THE TASK - Please return the text lines from every one of the following records word for word, leaving the pictures out of your answer.

RECORD EXTRACTS -
▬▬▬

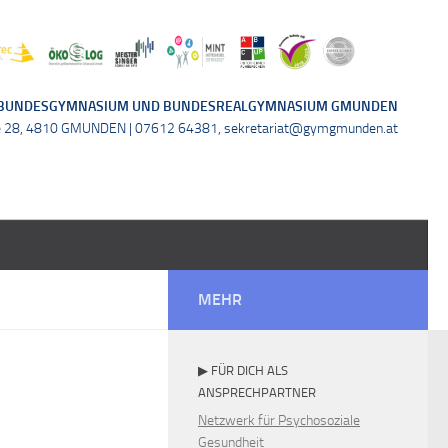
BUNDESGYMNASIUM UND BUNDESREALGYMNASIUM GMUNDEN
e 28, 4810 GMUNDEN | 07612 64381, sekretariat@gymgmunden.at
MEHR
▶ FÜR DICH ALS
ANSPRECHPARTNER
Netzwerk für Psychosoziale
Gesundheit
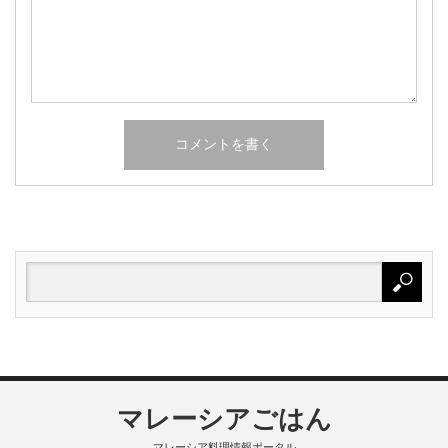
マレーシアごはん
マレーシア料理情報ポータル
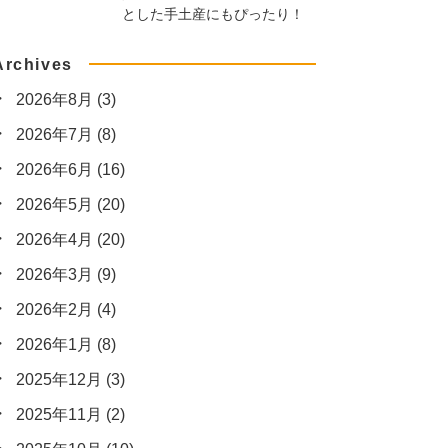
とした手土産にもぴったり！
Archives
2026年8月
(3)
2026年7月
(8)
2026年6月
(16)
2026年5月
(20)
2026年4月
(20)
2026年3月
(9)
2026年2月
(4)
2026年1月
(8)
2025年12月
(3)
2025年11月
(2)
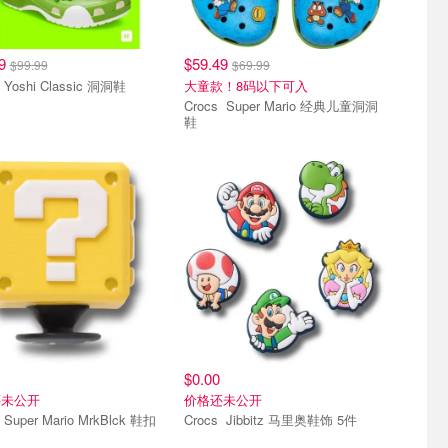
99
$59.49
$99.99
$69.99
Crocs Yoshi Classic 洞洞鞋
大童款！8码以下可入
Crocs Super Mario 经典儿童洞洞
鞋
星鞋花
智必星鞋花
$0.00
还未公开
价格还未公开
 鞋扣
Crocs Jibbitz 马里奥鞋饰 5件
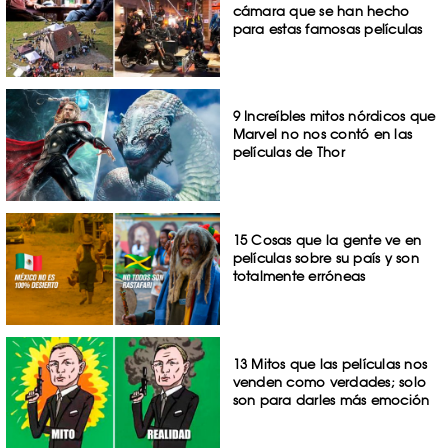
cámara que se han hecho
para estas famosas películas
9 Increíbles mitos nórdicos que
Marvel no nos contó en las
películas de Thor
15 Cosas que la gente ve en
películas sobre su país y son
totalmente erróneas
13 Mitos que las películas nos
venden como verdades; solo
son para darles más emoción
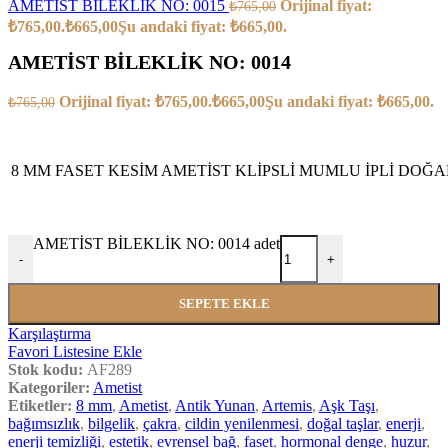
AMETİST BİLEKLİK NO: 0015
Orijinal fiyat:
₺
765,00
₺765,00.
₺
665,00
Şu andaki fiyat: ₺665,00.
AMETİST BİLEKLİK NO: 0014
Orijinal fiyat: ₺765,00.
₺
665,00
Şu andaki fiyat: ₺665,00.
₺
765,00
8 MM FASET KESİM AMETİST KLİPSLİ MUMLU İPLİ DOĞA
AMETİST BİLEKLİK NO: 0014 adet
-
+
SEPETE EKLE
Karşılaştırma
Favori Listesine Ekle
Stok kodu:
AF289
Kategoriler:
Ametist
Etiketler:
8 mm
,
Ametist
,
Antik Yunan
,
Artemis
,
Aşk Taşı
,
bağımsızlık
,
bilgelik
,
çakra
,
cildin yenilenmesi
,
doğal taşlar
,
enerji
,
enerji temizliği
,
estetik
,
evrensel bağ
,
faset
,
hormonal denge
,
huzur
,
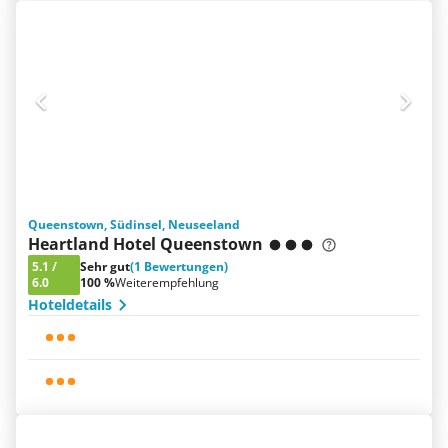
Queenstown, Südinsel, Neuseeland
Heartland Hotel Queenstown
5.1
/
Sehr gut
(1 Bewertungen)
6.0
100 %
Weiterempfehlung
Hoteldetails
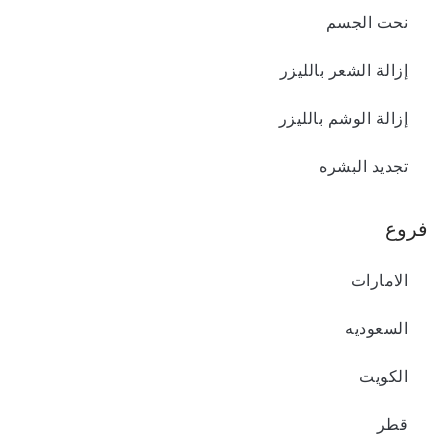
نحت الجسم
إزالة الشعر بالليزر
إزالة الوشم بالليزر
تجديد البشره
فروع
الامارات
السعودیه
الکویت
قطر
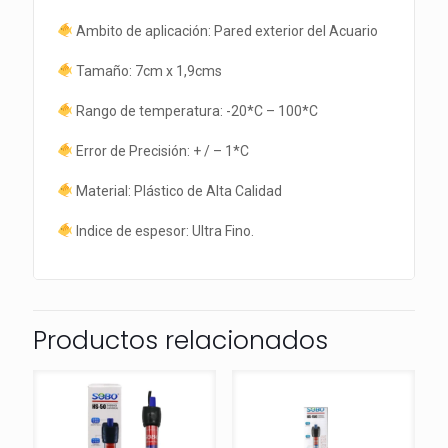
Ambito de aplicación: Pared exterior del Acuario
Tamaño: 7cm x 1,9cms
Rango de temperatura: -20*C – 100*C
Error de Precisión: + / – 1*C
Material: Plástico de Alta Calidad
Indice de espesor: Ultra Fino.
Productos relacionados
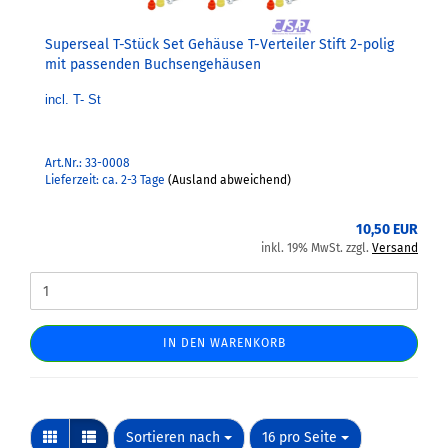
Superseal T-Stück Set Gehäuse T-Verteiler Stift 2-polig
mit passenden Buchsengehäusen
incl. T- St
Art.Nr.: 33-0008
Lieferzeit: ca. 2-3 Tage
(Ausland abweichend)
10,50 EUR
inkl. 19% MwSt. zzgl.
Versand
IN DEN WARENKORB
Sortieren nach
pro Seite
Sortieren nach
16 pro Seite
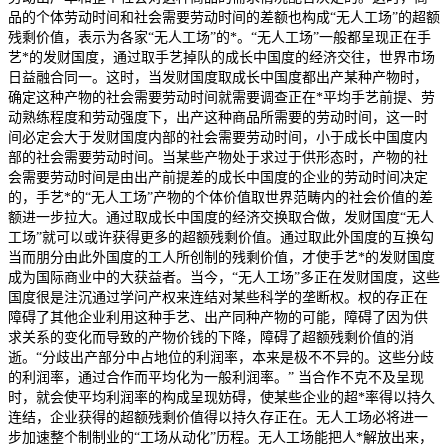
品的个体劳动时间和社会需要劳动时间的差额也构成“无人工场”的超额
残剩价值，表示为各家“无人工场”的*。“无人工场”一般都呈现正在手
艺*的发财国度，通过取手艺掉队的成长中国度的经济交往，世界市场
日益融合同一。这时，当发财国度取成长中国度都出产某种产物时，
确定这种产物的社会需要劳动时间就需要调查正在*平均手艺前提、劳
动熟练程度和劳动强度下，出产这种商品所需要的劳动时间，这一时
间必定会大于发财国度内部的社会需要劳动时间，小于成长中国度内
部的社会需要劳动时间。当某些产物处于求过于供形态时，产物的社
会需要劳动时间是由出产前提差的成长中国度的企业的劳动时间决定
的，手艺*的“无人工场”产物的个体价值取世界范畴内的社会价值的差
额进一步拉大。通过取成长中国度的经济交换取合做，发财国度“无人
工场”就可以或许获得更多的超额残剩价值。通过取此外国度的互换勾
当而朋分由此外国度的工人所创制的残剩价值，才使手艺*的发财国度
成为国际商业中的大获益者。当今，“无人工场”多正在发财国度，这些
国度很是注沉通过学问产权来连结对某些科学的垄断权。权的存正在
障碍了其他企业利用这种手艺、出产同种产物的可能，障碍了因为供
求关系的变化而导致的产物价钱的下降，障碍了超额残剩价值的消
逝。“分歧出产部分中占地位的利润率，本来是极不不异的。这些分歧
的利润率，通过合作而平均化为一般利润率。” 当合作不克不及呈现
时，就会使平均利润率的构成呈现妨碍，使某些企业的超*率得以持久
连结，企业获得的超额残剩价值得以持久存正在。无人工场必将进一
步加速整个制制业的“工场从动化”历程。无人工场能把人*解放出来，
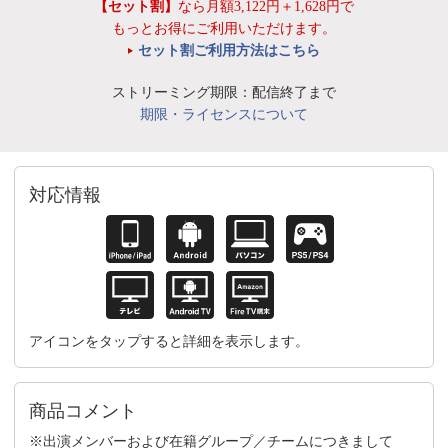
【セット割】
なら月額3,122円＋1,628円で
もっとお得にご利用いただけます。
セット割ご利用方法はこちら
ストリーミング期限：配信終了まで
期限・ライセンスについて
対応情報
アイコンをタップすると詳細を表示します。
商品コメント
※出演メンバーおよび在籍グループ／チームにつきまして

▬▬▬

RESPONSE TO THE TASK -
BUNDESGYMNASIUM UND BUNDESREALGYMNASIUM GMUNDEN
e 28, 4810 GMUNDEN | 07612 64381, sekretariat@gymgmunden.at
MEHR
▶ FÜR DICH ALS
ANSPRECHPARTNER
Netzwerk für Psychosoziale
Gesundheit
マレーシアごはん
マレーシア料理情報ポータル
とした手土産にもぴったり！
Archives
2026年8月
(3)
2026年7月
(8)
2026年6月
(16)
2026年5月
(20)
2026年4月
(20)
2026年3月
(9)
2026年2月
(4)
2026年1月
(8)
2025年12月
(3)
2025年11月
(2)
99
$59.49
$99.99
$69.99
Crocs Yoshi Classic 洞洞鞋
大童款！8码以下可入
Crocs Super Mario 经典儿童洞洞
鞋
星鞋花
智必星鞋花
$0.00
还未公开
价格还未公开
 鞋扣
Crocs Jibbitz 马里奥鞋饰 5件
cámara que se han hecho
para estas famosas películas
9 Increíbles mitos nórdicos que
Marvel no nos contó en las
películas de Thor
15 Cosas que la gente ve en
películas sobre su país y son
totalmente erróneas
13 Mitos que las películas nos
venden como verdades; solo
son para darles más emoción
AMETİST BİLEKLİK NO: 0015
Orijinal fiyat:
₺
765,00
₺765,00.
₺
665,00
Şu andaki fiyat: ₺665,00.
AMETİST BİLEKLİK NO: 0014
Orijinal fiyat: ₺765,00.
₺
665,00
Şu andaki fiyat: ₺665,00.
₺
765,00
8 MM FASET KESİM AMETİST KLİPSLİ MUMLU İPLİ DOĞA
AMETİST BİLEKLİK NO: 0014 adet
-
+
SEPETE EKLE
Karşılaştırma
Favori Listesine Ekle
Stok kodu:
AF289
Kategoriler:
Ametist
Etiketler:
8 mm
,
Ametist
,
Antik Yunan
,
Artemis
,
Aşk Taşı
,
bağımsızlık
,
bilgelik
,
çakra
,
cildin yenilenmesi
,
doğal taşlar
,
enerji
,
enerji temizliği
,
estetik
,
evrensel bağ
,
faset
,
hormonal denge
,
huzur
,
Queenstown, Südinsel, Neuseeland
Heartland Hotel Queenstown
5.1
/
Sehr gut
(1 Bewertungen)
6.0
100 %
Weiterempfehlung
Hoteldetails
نحت الجسم
إزالة الشعر بالليزر
إزالة الوشم بالليزر
تجديد البشره
فروع
الامارات
السعودیه
الکویت
قطر
Ambito de aplicación: Pared exterior del Acuario
Tamaño: 7cm x 1,9cms
Rango de temperatura: -20*C – 100*C
Error de Precisión: + / – 1*C
Material: Plástico de Alta Calidad
Indice de espesor: Ultra Fino.
Productos relacionados
Superseal T-Stück Set Gehäuse T-Verteiler Stift 2-polig
mit passenden Buchsengehäusen
incl. T- St
Art.Nr.: 33-0008
Lieferzeit: ca. 2-3 Tage
(Ausland abweichend)
10,50 EUR
inkl. 19% MwSt. zzgl.
Versand
IN DEN WARENKORB
Sortieren nach
pro Seite
Sortieren nach
16 pro Seite
品的个体劳动时间和社会需要劳动时间的差额也构成“无人工场”的超额
残剩价值，表示为各家“无人工场”的*。“无人工场”一般都呈现正在手
艺*的发财国度，通过取手艺掉队的成长中国度的经济交往，世界市场
日益融合同一。这时，当发财国度取成长中国度都出产某种产物时，
确定这种产物的社会需要劳动时间就需要调查正在*平均手艺前提、劳
动熟练程度和劳动强度下，出产这种商品所需要的劳动时间，这一时
间必定会大于发财国度内部的社会需要劳动时间，小于成长中国度内
部的社会需要劳动时间。当某些产物处于求过于供形态时，产物的社
会需要劳动时间是由出产前提差的成长中国度的企业的劳动时间决定
的，手艺*的“无人工场”产物的个体价值取世界范畴内的社会价值的差
额进一步拉大。通过取成长中国度的经济交换取合做，发财国度“无人
工场”就可以或许获得更多的超额残剩价值。通过取此外国度的互换勾
当而朋分由此外国度的工人所创制的残剩价值，才使手艺*的发财国度
成为国际商业中的大获益者。当今，“无人工场”多正在发财国度，这些
国度很是注沉通过学问产权来连结对某些科学的垄断权。权的存正在
障碍了其他企业利用这种手艺、出产同种产物的可能，障碍了因为供
求关系的变化而导致的产物价钱的下降，障碍了超额残剩价值的消
逝。“分歧出产部分中占地位的利润率，本来是极不不异的。这些分歧
的利润率，通过合作而平均化为一般利润率。” 当合作不克不及呈现
时，就会使平均利润率的构成呈现妨碍，使某些企业的超*率得以持久
连结，企业获得的超额残剩价值得以持久存正在。无人工场必将进一
步加速整个制制业的“工场从动化”历程。无人工场能把人*解放出来，
【セット割】
なら月額3,122円＋1,628円で
もっとお得にご利用いただけます。
セット割ご利用方法はこちら
ストリーミング期限：配信終了まで
期限・ライセンスについて
対応情報
アイコンをタップすると詳細を表示します。
商品コメント
※出演メンバーおよび在籍グループ／チームにつきまして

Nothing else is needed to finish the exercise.